Uitspraak
REHTBANK ZEELAND-WEST-BRABANT
1.Het nadere procesverloop
2.Verzoek
3.De nadere standpunten
4.De verdere beoordeling
5.Beslissing
[betrokkene], geboren op [geboortedag]
4 maart 2025;
Rechtbank Zeeland-West-Brabant
Op 21 maart 2024 heeft de Rechtbank Zeeland-West-Brabant, locatie Middelburg, een nadere beschikking gegeven in een rekestprocedure betreffende de verlening van een zorgmachtiging voor betrokkene, geboren in 1983 en thans verblijvende in de Penitentiaire Inrichting Torentijd te Middelburg. De rechtbank heeft deze beschikking gegeven naar aanleiding van een verzoek van de officier van justitie, die een opvolgende zorgmachtiging voor de duur van twaalf maanden heeft verzocht. Dit verzoek is gedaan op basis van artikel 6:4 van de Wet verplichte geestelijke gezondheidszorg (Wvggz).

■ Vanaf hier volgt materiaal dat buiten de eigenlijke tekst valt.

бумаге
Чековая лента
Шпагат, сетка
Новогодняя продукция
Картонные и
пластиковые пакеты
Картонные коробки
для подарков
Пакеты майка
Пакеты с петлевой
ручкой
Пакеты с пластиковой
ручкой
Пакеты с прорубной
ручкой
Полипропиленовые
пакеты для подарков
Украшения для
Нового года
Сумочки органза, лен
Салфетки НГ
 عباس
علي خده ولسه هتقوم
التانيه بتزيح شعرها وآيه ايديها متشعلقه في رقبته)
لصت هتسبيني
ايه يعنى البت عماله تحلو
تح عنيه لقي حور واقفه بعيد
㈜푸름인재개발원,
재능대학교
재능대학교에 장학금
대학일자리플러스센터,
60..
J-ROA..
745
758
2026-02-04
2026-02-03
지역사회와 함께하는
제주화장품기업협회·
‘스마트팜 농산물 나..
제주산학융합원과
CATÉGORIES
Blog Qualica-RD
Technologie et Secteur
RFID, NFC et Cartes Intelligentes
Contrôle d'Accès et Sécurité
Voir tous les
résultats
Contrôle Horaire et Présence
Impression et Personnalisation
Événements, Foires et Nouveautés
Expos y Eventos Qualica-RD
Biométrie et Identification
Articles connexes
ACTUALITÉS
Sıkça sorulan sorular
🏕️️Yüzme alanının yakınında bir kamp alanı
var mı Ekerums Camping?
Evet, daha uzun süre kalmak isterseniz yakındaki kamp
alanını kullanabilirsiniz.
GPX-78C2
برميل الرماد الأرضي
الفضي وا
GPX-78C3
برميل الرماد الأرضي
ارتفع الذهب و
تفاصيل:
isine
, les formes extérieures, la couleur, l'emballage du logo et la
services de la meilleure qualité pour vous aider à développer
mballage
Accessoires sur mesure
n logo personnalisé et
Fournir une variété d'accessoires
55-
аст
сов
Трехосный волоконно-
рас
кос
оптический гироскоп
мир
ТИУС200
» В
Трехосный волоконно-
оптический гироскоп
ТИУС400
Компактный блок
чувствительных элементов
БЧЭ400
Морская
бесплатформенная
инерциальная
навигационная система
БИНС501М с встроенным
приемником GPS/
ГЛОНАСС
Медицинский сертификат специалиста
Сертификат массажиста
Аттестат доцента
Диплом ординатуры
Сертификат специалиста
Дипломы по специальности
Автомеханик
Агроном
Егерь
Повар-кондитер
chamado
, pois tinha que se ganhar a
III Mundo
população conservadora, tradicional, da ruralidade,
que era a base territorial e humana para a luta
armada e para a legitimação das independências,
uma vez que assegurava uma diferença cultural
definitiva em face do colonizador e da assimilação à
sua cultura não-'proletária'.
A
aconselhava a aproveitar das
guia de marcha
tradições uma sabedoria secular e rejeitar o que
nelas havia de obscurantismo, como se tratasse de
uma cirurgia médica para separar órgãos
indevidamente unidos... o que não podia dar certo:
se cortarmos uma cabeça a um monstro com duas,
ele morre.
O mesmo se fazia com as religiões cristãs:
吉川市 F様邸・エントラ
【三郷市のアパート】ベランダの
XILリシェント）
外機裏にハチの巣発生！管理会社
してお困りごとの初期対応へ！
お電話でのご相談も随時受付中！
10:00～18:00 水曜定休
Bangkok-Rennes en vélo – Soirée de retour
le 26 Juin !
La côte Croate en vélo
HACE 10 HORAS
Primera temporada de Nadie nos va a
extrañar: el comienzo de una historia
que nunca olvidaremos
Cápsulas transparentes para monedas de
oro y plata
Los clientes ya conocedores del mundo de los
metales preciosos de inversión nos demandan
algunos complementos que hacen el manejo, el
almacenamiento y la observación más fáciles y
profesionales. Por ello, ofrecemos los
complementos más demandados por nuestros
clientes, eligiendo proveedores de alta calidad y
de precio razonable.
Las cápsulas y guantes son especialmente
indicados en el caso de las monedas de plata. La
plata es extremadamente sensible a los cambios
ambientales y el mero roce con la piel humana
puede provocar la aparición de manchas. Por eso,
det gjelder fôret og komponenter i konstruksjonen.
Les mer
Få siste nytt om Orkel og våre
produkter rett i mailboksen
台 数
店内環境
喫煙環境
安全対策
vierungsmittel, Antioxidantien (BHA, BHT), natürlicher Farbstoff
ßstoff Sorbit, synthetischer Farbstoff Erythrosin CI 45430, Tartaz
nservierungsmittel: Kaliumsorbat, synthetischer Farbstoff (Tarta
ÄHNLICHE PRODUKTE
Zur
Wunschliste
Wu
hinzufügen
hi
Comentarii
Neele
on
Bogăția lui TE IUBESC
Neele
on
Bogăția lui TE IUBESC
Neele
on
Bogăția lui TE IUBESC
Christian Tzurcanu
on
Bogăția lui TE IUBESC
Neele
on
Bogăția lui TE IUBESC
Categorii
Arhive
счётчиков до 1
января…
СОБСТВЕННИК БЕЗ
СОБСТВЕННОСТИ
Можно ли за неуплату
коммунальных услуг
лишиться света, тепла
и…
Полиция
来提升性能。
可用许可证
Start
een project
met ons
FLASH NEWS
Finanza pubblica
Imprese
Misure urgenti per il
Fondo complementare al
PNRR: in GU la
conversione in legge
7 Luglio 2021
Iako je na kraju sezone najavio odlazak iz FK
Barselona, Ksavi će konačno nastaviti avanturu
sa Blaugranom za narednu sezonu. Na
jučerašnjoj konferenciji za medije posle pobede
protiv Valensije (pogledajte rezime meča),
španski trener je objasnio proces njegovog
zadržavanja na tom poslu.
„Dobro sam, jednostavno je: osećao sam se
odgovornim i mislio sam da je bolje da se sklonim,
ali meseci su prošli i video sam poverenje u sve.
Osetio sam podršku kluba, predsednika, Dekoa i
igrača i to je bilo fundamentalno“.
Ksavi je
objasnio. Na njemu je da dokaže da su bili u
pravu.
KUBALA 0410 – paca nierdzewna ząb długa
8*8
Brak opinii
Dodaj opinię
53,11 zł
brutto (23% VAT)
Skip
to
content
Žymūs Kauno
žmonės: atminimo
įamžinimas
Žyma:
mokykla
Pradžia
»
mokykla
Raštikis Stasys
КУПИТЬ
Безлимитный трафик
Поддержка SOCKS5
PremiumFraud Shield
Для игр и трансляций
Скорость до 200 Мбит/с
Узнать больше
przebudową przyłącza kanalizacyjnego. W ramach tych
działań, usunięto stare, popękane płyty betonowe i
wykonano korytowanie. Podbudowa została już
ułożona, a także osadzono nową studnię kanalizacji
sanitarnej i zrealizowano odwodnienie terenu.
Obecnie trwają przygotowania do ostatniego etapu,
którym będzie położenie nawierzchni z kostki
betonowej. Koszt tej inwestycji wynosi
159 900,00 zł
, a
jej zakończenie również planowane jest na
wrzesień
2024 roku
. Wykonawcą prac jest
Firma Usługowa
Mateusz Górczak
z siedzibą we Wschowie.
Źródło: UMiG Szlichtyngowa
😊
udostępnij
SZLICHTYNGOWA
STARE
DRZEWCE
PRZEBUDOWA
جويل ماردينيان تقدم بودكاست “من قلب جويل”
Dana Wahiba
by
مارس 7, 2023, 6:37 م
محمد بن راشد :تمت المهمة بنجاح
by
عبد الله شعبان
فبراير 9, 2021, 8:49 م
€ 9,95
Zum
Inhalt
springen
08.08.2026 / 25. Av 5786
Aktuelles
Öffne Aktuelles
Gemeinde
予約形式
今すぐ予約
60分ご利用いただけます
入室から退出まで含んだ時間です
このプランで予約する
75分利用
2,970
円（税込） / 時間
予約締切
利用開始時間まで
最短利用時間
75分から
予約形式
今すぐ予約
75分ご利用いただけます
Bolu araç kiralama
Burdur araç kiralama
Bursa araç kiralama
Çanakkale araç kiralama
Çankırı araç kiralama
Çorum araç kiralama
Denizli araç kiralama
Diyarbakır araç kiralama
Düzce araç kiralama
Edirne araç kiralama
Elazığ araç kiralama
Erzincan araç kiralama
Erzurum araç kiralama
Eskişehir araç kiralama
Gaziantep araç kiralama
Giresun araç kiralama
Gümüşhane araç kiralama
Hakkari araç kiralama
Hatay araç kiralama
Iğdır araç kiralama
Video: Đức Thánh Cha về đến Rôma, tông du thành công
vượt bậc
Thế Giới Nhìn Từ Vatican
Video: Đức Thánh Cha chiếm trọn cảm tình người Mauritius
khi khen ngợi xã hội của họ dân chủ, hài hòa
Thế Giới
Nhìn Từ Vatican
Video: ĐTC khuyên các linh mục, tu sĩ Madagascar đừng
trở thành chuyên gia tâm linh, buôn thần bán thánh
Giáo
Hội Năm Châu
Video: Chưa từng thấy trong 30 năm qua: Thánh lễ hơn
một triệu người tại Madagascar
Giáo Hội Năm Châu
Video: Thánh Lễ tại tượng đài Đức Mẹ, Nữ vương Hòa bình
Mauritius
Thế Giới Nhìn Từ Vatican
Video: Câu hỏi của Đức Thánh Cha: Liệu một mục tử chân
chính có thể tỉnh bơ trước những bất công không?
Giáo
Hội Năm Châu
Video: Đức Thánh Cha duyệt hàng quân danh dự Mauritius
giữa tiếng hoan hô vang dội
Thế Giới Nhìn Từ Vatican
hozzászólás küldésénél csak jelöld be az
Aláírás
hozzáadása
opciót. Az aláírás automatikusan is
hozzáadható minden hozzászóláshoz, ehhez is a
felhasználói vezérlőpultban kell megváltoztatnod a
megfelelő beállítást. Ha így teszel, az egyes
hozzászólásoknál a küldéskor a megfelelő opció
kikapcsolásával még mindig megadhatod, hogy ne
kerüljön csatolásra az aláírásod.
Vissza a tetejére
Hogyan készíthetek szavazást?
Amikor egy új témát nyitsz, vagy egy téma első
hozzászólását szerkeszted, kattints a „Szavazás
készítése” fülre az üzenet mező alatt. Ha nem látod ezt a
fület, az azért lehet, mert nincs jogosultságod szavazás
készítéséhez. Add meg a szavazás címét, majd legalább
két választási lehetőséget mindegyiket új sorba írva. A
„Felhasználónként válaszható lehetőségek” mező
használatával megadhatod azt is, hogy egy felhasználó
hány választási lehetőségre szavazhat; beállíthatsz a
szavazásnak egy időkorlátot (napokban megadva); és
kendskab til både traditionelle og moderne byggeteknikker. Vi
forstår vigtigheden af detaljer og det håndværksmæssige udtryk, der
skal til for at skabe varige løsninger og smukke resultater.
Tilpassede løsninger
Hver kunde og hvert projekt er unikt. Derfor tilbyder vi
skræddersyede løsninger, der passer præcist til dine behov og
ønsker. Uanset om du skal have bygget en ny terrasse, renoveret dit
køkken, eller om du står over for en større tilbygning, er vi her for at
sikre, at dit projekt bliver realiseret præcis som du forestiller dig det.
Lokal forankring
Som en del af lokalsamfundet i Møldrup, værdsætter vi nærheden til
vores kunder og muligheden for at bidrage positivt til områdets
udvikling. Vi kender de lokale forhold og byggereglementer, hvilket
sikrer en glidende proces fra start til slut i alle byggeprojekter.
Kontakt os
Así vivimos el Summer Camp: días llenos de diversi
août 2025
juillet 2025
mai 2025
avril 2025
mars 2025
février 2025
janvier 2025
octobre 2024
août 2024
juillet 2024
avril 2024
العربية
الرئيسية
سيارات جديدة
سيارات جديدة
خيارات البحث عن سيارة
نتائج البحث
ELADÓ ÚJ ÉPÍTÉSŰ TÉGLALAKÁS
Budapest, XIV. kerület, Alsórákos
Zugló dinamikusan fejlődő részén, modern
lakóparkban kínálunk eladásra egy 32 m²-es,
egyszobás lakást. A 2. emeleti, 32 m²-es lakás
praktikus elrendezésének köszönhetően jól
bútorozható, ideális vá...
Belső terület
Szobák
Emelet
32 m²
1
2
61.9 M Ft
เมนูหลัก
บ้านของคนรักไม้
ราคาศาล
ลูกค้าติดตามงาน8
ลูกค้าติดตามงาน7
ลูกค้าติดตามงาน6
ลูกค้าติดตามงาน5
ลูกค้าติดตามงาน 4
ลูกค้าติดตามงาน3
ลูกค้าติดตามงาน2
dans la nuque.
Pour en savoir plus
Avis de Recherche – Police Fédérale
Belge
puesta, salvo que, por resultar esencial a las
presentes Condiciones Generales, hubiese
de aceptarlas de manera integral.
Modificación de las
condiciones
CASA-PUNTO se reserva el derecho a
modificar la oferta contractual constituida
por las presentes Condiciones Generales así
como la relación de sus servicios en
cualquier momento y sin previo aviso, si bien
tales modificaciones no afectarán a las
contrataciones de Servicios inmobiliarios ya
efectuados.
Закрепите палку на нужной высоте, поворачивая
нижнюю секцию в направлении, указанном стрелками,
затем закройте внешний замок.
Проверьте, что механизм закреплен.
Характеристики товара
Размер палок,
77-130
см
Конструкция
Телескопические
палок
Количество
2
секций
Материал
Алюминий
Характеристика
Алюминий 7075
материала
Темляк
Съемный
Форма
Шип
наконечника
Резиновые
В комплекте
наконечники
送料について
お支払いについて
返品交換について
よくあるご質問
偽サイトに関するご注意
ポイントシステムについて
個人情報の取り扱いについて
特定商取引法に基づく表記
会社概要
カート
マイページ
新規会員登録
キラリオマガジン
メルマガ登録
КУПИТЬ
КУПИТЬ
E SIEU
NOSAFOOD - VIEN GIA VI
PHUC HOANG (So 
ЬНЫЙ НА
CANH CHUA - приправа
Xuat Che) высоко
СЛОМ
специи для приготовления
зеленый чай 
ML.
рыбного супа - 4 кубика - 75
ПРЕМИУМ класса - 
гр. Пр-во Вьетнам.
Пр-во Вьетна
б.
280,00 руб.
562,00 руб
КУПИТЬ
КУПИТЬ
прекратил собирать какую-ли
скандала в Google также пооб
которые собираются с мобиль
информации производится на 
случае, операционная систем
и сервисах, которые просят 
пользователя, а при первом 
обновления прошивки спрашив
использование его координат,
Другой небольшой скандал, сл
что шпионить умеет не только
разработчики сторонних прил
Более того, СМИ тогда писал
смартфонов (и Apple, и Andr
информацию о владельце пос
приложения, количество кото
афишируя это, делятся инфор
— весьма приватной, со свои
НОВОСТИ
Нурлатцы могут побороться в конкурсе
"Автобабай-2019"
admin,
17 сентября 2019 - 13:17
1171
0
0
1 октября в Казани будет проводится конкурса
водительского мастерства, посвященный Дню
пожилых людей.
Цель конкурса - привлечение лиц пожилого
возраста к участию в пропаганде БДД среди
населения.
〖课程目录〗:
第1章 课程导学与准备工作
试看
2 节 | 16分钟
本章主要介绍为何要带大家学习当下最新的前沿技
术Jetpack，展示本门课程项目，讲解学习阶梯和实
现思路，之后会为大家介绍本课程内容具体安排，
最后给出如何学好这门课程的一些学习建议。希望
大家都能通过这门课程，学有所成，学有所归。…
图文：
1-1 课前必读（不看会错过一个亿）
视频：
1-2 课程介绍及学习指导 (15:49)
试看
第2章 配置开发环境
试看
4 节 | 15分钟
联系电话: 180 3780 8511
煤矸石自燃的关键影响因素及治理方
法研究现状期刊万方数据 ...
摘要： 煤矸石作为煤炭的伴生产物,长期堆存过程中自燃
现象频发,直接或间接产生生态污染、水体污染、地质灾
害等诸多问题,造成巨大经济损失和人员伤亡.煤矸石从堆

Tijdens de mondelinge behandeling op 21 maart 2024 heeft betrokkene, bijgestaan door zijn advocaat, zijn visie op het verzoek gegeven. Betrokkene betwist de noodzaak van verplichte zorg en stelt dat hij in staat is om zelf hulp te zoeken. De advocaat van betrokkene heeft primair afwijzing van het verzoek bepleit, stellende dat betrokkene's toestand stabiel is en dat er geen noodzaak is voor de verzochte zorg. De rechtbank heeft echter vastgesteld dat betrokkene lijdt aan verschillende psychische stoornissen, waaronder schizofreniespectrum- en andere psychotische stoornissen, en dat er geen mogelijkheden voor passende zorg op vrijwillige basis zijn.
De rechtbank heeft geconcludeerd dat de verlening van verplichte zorg noodzakelijk is om ernstig nadeel af te wenden en om de geestelijke gezondheid van betrokkene te stabiliseren. De rechtbank heeft de zorgmachtiging verleend voor de duur van twaalf maanden, met ingang van de datum van de beschikking tot en met 4 maart 2025. De rechtbank heeft de overige verzochte vormen van verplichte zorg afgewezen, omdat deze niet noodzakelijk werden geacht. De beschikking is mondeling gegeven door rechter B. Borm en in het openbaar uitgesproken op 21 maart 2024.